Возможно, Петру Андреевичу и не следовало говорить этих слов, ведь он не знал, к каким последствиям они могли привести. Но, привыкший говорить правду, он не мог сказать что-то другое.
Ведь те беды и несчастья, которые готовы были обрушиться на Суздальских из-за молодого маркиза, казались молодому князю разумной платой за счастье своего друга. Петр Андреевич знал, что он рискует.
Он понимал, что ради Анастасии княгиня Марья Алексеевна будет готова выписать Бориса из полка обратно в Петербург. Он понимал, что дуэль — если таковая случится — может стоить ему самой жизни. И все же Петр Андреевич был твердо уверен, что любовь — высшее благо и ради нее возможно пожертвовать жизнью.
Ведь где-то в глубине своей души Петр Андреевич все же любил, хоть и самому себе в этом не признавался.
— Не червь ли в вашей розе, Сомерсет?
— Не шип ли у твоей, Плантагенет?
— Да, тонкий, острый, чтоб стоять за правду.
Твою ж неправду пожирает червь!
Уильям Шекспир
Весь вечер и следующим утром князь Шаховской мерил шагами гостиную собственного дома. Что он наделал? Он рассказал мальчику — наивному честному мальчику — позорную, постыдную правду его рождения.
И с какой целью? Чтобы он перестал ухаживать за Анастасией.
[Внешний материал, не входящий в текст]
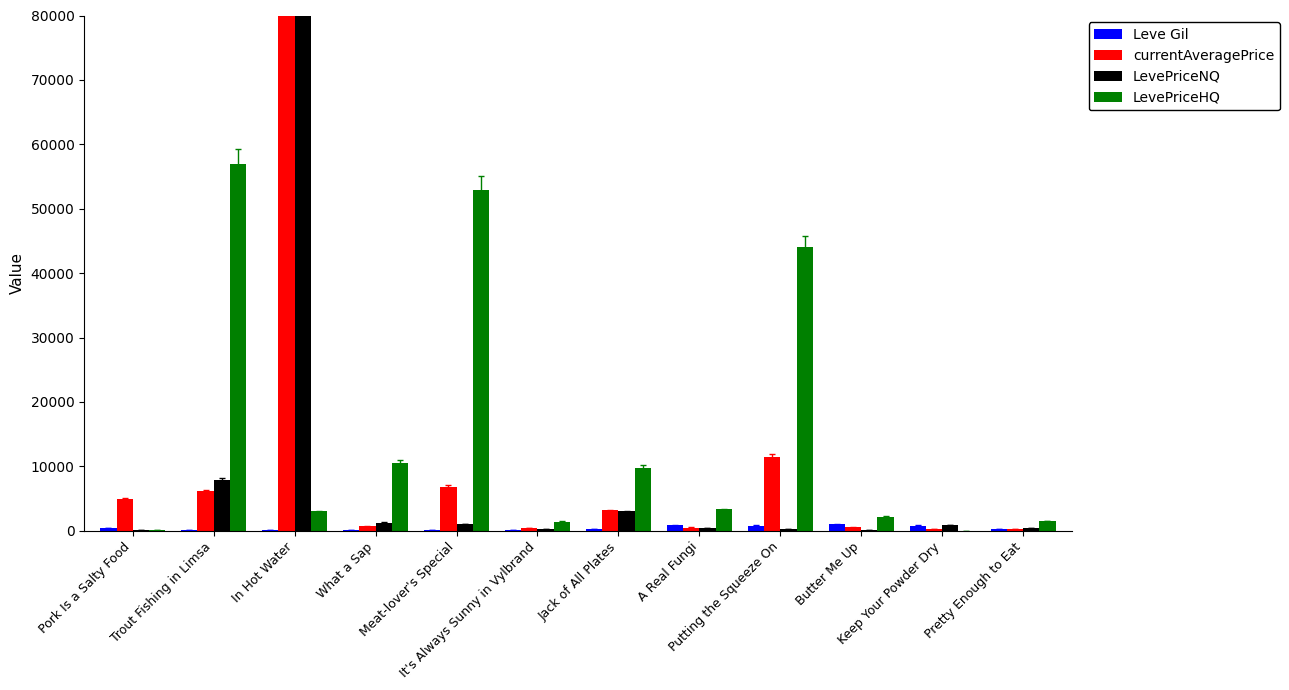

What is the greatest value displayed?

80000.0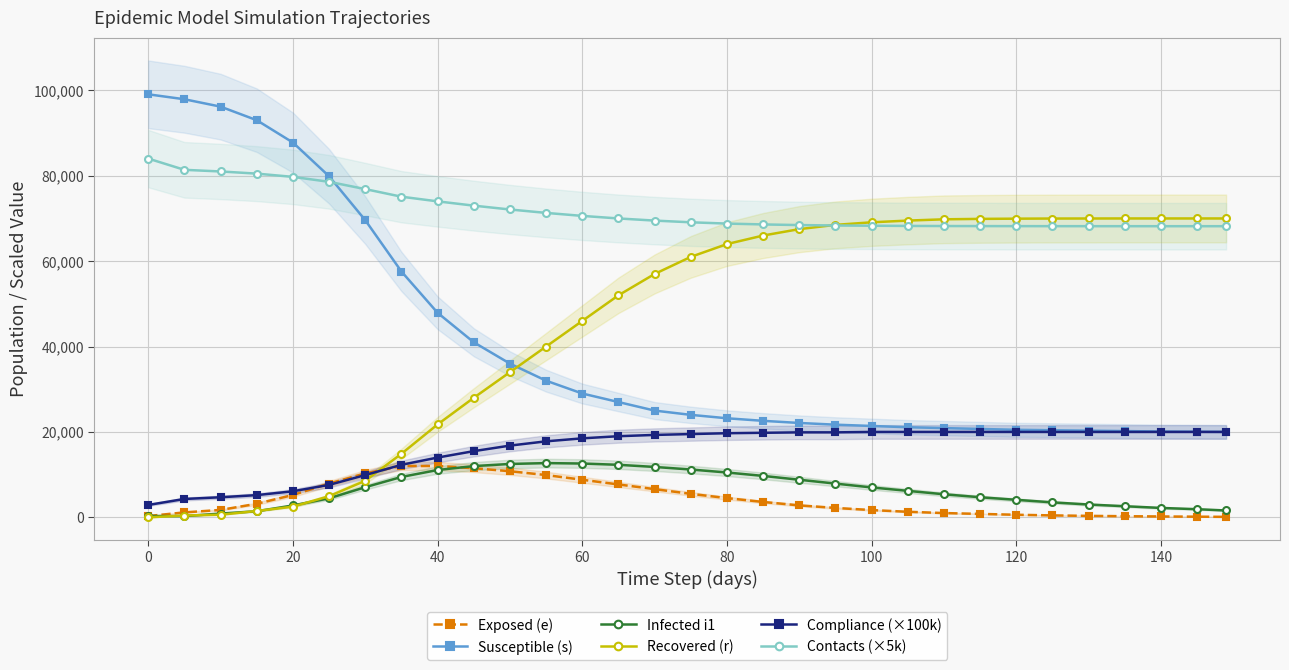

What is the difference between the Compliance (×100k) values at 80 and 120?

300.0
Но не слишком ли он оказался жесток к несчастному юноше, который, в конце концов, не сделал ничего дурного, за исключением того, что появился на свет при столь неприличных обстоятельствах? За это его могла упрекнуть Марья Алексеевна, но Иван Леонтьевич был слишком добр.
Так зачем же?
Генерал от инфантерии Шаховской принадлежал к числу редких людей, которые сначала думают, а уже потом действуют, и притом очень уверенно. Он обещал княгине Марье Алексеевне, а слово свое Шаховской ценил превыше всего на свете. К тому же роман Ричарда и Анастасии, каким бы он ни был страстным, не смог бы — Иван Леонтьевич был в этом уверен — принести молодым людям счастье.